Exercise prompt
Hunt for the word "width" across the entries below, copying each line that holds it.

The records
►
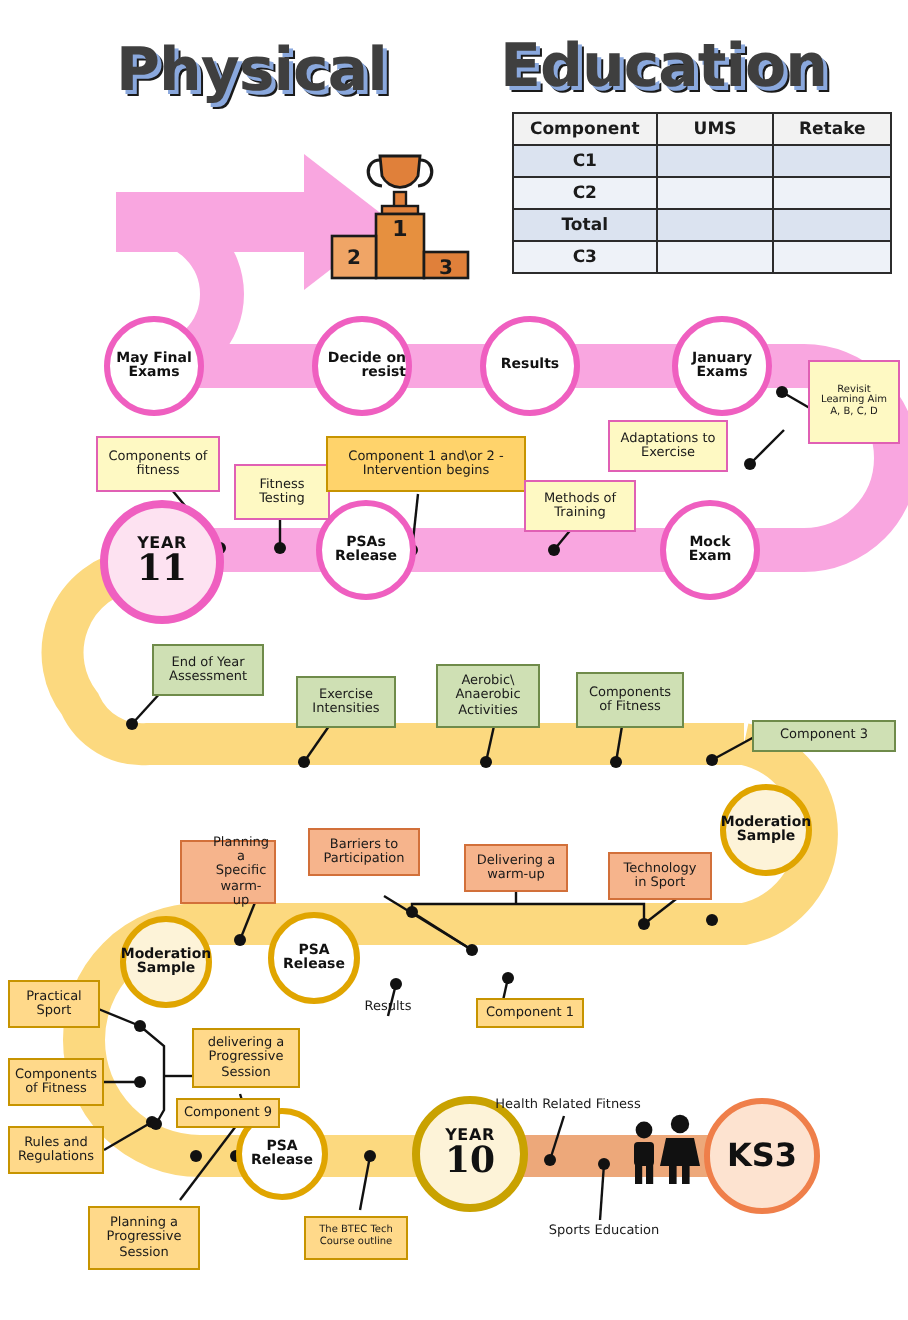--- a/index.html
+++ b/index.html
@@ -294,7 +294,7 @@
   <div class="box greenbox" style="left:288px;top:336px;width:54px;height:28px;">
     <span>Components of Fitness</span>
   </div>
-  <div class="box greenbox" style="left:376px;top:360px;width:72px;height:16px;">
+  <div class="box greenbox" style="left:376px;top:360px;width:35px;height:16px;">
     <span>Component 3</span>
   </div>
◄
Reply
   <div class="box greenbox" style="left:288px;top:336px;width:54px;height:28px;">
-  <div class="box greenbox" style="left:376px;top:360px;width:72px;height:16px;">
+  <div class="box greenbox" style="left:376px;top:360px;width:35px;height:16px;">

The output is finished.